Momo Kodama | News | Vom Orient zum Okzident – Momo Kodama spielt Hosokawa und Debussy

Vom Orient zum Okzident – Momo Kodama spielt Hosokawa und Debussy

Momo Kodama
© Jean-Bapstiste Millot / ECM Records
25.01.2017
Die völkerverbindenden Möglichkeiten der Kunst wurden in den letzten Jahren oft beschworen. Daniel Barenboim hat mit der Gründung des West-Eastern Divan Orchestras das vielleicht wirksamste öffentliche Zeichen gesetzt. Hier musizieren Israelis, Palästinenser und andere arabischstämmige Künstler an einem Ort zusammen. Manche Instrumentalisten verkörpern Internationalität aber auch in einer Person. Sie haben unterschiedliche kulturelle Einflüsse in sich aufgenommen und versuchen sie miteinander ins Gespräch zu bringen.
Eine solche Künstlerin ist Momo Kodama. Im Westen Japans, in Osaka geboren, fand die begabte Pianistin schon früh ihren Weg nach Europa. Bereits im Alter von dreizehn Jahren trat sie ins renommierte Conservatoire de Paris ein. Das war in den 1980er Jahren, und die blutjunge Musikerin war damals schon reif genug, um sich auf die Feinheiten ihres Spiels zu konzentrieren und ihren ästhetischen Neigungen nachzuspüren. Was sich dabei herauskristallisierte, war ein Repertoire zwischen japanischer und französischer Literatur.

Vom Orient zum Okzident: Momo Kodama

Momo Kodama hat nie zwanghaft nach musikalischen Berührungspunkten zwischen Europa und Asien gesucht. Sie wurde fündig, bevor sie zu suchen begann. Der Dialog zwischen Orient und Okzident fand bei ihr nicht öffentlich statt, sondern in ihrem Inneren, rein intuitiv, und nur der Musik gehorchend. Man könnte sagen: Es hat sich so ergeben. Der pianistische Eigensinn, das Repertoire entstanden wie selbstverständlich aus ihren Lebensbedingungen.
Der Reiz daran sind die diskreten, kaum merklichen Verbindungen, die sie herzustellen weiß und deren lose Gestalt einen zwanglosen Tanz der Kulturen hervorbringen. Ihr neues ECM-Album zeugt von dieser Freiheit, von diesem Willen, einzig die Musik sprechen zu lassen und abzuwarten, was zueinanderfindet und was nicht. Momo Kodama kombiniert auf “Point and Line” Etüden von Claude Debussy (1862–1918) und dem japanischen Avantgarde-Komponisten Toshio Hosokawa (geboren 1955).
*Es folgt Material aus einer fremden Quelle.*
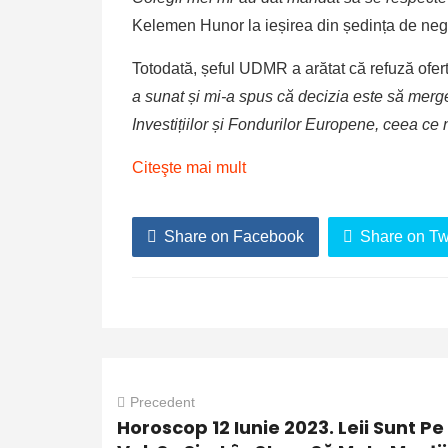
Kelemen Hunor la ieșirea din ședința de nego
Totodată, șeful UDMR a arătat că refuză ofe
a sunat și mi-a spus că decizia este să merge
Investițiilor și Fondurilor Europene, ceea c
Citeşte mai mult
Share on Facebook
Share on Twi
Precedent
Horoscop 12 Iunie 2023. Leii Sunt Pe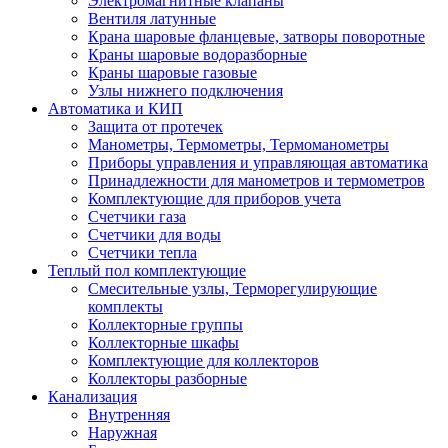
Электромагнитные клапаны
Вентиля латунные
Крана шаровые фланцевые, затворы поворотные
Краны шаровые водоразборные
Краны шаровые газовые
Узлы нижнего подключения
Автоматика и КИП
Защита от протечек
Манометры, Термометры, Термоманометры
Приборы управления и управляющая автоматика
Принадлежности для манометров и термометров
Комплектующие для приборов учета
Счетчики газа
Счетчики для воды
Счетчики тепла
Теплый пол комплектующие
Смесительные узлы, Терморегулирующие
комплекты
Коллекторные группы
Коллекторные шкафы
Комплектующие для коллекторов
Коллекторы разборные
Канализация
Внутренняя
Наружная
Impressionen: Die Klarheit des Ungefähren

Claude Debussy ist ein Meister allmählich ineinanderfließender Klangfarben. Dagegen kultiviert Toshio Hosokawa die Ausdruckskraft des einzelnen Tons. Doch was nach zwei gegensätzlichen Konzepten klingt, findet auf dem Album von Momo Kodama zusammen. Beides ist Impression, beides lebt von dem ersten natürlichen Eindruck, den der Komponist hatte und unmittelbar in Musik umsetzte.
Wenn man die durch Pausen klar getrennten, einzeln durch den Raum geisternden Klangmonaden von Toshio Hosokawa hört, dann stellt sich ein ähnliches Gefühl natürlicher Direktheit ein, wie wenn man den weichen Klangströmen Claude Debussys folgt. Das titelgebende Point and Line von Toshio Hosokawa demonstriert exemplarisch den Kult des japanischen Komponisten um den einzelnen Ton.
Dagegen bringt “Pour les Arpèges composés” von Debussy die organischen Fließbewegungen des französischen Impressionisten beispielhaft zum Vorschein. Momo Kodama spielt Hosokawa äußerst einfühlsam, beinahe weich. Bei Debussy hingegen überzeugt ihre Transparenz. Jede einzelne Klangfarbe tritt hier glasklar hervor. So arbeitet die japanische Pianistin durch ihr konterkarierendes Spiel selbst an den west-östlichen Verbindungen mit.
Aber Stücke wie Hosokawas weich fließendes “2 Lines” oder Debussys gegliedert anmutendes “Pour les Sonorités opposées” zeigen, dass es unabhängig davon stilistische Schnittmengen der beiden Komponisten gab. Wie könnte es auch anders sein bei einem japanischen Komponisten, der in Europa studiert hat, und einem Franzosen, den es seit jeher nach fremdartigen Klängen verlangte.